*TASK GOAL*:
Scan the records below for the string "pixels" and return every line where it appears.

*Dataset entries*:
· · ·

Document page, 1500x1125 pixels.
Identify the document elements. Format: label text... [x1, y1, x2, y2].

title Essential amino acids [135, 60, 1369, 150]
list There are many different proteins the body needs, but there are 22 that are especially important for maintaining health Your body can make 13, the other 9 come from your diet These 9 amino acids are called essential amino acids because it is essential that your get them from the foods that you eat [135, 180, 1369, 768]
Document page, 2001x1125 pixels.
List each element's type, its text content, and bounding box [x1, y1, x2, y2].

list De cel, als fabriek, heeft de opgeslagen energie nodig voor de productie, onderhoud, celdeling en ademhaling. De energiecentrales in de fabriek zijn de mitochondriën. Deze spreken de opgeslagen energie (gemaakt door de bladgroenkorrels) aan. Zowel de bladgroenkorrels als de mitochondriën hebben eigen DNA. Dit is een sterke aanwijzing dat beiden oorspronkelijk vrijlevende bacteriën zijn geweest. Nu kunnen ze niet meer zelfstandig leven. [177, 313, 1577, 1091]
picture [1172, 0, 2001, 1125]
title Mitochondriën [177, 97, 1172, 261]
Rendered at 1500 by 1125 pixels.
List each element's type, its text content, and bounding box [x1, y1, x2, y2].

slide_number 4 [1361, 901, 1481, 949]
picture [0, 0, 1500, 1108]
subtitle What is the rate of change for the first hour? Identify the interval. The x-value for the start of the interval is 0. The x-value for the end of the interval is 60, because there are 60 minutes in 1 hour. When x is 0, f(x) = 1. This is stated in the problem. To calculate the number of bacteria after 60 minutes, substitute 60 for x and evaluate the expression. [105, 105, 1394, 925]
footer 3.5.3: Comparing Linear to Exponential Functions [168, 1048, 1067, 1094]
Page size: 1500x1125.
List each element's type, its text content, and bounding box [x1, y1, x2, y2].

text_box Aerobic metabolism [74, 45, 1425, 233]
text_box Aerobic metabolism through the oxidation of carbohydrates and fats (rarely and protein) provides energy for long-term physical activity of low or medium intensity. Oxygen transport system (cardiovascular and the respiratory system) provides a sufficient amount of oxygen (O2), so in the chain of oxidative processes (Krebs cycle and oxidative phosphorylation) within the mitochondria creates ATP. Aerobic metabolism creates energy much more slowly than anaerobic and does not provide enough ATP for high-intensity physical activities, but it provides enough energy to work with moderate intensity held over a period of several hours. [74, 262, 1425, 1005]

· · ·

*WRITTEN REPLY*:
Document page, 1500x1125 pixels.
Document page, 2001x1125 pixels.
Rendered at 1500 by 1125 pixels.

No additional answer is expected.